===== The input

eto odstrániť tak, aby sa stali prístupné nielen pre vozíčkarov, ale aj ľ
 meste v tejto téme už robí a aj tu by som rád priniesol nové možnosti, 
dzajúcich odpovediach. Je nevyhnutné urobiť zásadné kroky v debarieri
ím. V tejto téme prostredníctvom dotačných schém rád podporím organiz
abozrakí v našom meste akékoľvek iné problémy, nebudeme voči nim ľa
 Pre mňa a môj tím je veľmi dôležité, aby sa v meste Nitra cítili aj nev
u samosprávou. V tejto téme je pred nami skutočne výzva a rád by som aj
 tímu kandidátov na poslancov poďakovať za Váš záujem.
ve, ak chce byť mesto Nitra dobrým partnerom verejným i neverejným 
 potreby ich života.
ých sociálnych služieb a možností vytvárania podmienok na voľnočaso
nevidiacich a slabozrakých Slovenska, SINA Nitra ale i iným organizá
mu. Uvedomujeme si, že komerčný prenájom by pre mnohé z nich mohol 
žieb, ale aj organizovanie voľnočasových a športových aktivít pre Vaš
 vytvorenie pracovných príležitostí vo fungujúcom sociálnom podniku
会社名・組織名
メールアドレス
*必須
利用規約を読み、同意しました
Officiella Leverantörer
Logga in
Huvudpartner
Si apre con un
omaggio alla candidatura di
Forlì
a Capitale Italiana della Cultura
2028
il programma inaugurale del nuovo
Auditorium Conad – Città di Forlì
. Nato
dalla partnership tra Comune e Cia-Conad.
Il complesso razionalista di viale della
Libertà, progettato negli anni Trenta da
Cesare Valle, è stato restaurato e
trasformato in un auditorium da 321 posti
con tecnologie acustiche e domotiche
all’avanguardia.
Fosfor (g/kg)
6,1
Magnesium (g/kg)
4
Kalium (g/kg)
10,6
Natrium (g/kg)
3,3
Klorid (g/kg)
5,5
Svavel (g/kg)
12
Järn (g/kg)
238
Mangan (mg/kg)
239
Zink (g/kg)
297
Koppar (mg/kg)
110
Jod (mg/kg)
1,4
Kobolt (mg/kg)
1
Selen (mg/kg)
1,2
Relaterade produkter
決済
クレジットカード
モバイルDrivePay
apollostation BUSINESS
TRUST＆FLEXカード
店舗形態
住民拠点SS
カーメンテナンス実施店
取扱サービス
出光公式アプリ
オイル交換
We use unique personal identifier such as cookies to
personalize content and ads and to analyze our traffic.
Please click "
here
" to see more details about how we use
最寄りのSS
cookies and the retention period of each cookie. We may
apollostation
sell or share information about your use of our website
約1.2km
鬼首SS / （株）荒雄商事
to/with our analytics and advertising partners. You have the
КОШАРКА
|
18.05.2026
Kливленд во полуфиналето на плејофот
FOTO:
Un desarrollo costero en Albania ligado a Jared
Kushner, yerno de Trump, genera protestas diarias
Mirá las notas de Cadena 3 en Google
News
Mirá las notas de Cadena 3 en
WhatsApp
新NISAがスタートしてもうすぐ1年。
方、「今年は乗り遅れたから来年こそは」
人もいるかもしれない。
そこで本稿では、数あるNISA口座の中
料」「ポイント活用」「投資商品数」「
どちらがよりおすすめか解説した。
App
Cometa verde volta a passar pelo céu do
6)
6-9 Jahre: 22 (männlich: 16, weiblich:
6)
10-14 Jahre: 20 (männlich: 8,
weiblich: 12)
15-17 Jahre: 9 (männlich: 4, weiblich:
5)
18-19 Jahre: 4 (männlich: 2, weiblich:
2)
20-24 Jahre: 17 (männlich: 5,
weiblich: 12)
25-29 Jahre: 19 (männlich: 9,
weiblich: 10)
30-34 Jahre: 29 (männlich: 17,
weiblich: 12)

==========

What you need to do — Once you find the line with "all’avanguardia." above, print it and every line after it up to and including the line with "personalize content and", exactly as written and nothing else.

Task answer —
all’avanguardia.
Fosfor (g/kg)
6,1
Magnesium (g/kg)
4
Kalium (g/kg)
10,6
Natrium (g/kg)
3,3
Klorid (g/kg)
5,5
Svavel (g/kg)
12
Järn (g/kg)
238
Mangan (mg/kg)
239
Zink (g/kg)
297
Koppar (mg/kg)
110
Jod (mg/kg)
1,4
Kobolt (mg/kg)
1
Selen (mg/kg)
1,2
Relaterade produkter
決済
クレジットカード
モバイルDrivePay
apollostation BUSINESS
TRUST＆FLEXカード
店舗形態
住民拠点SS
カーメンテナンス実施店
取扱サービス
出光公式アプリ
オイル交換
We use unique personal identifier such as cookies to
personalize content and ads and to analyze our traffic.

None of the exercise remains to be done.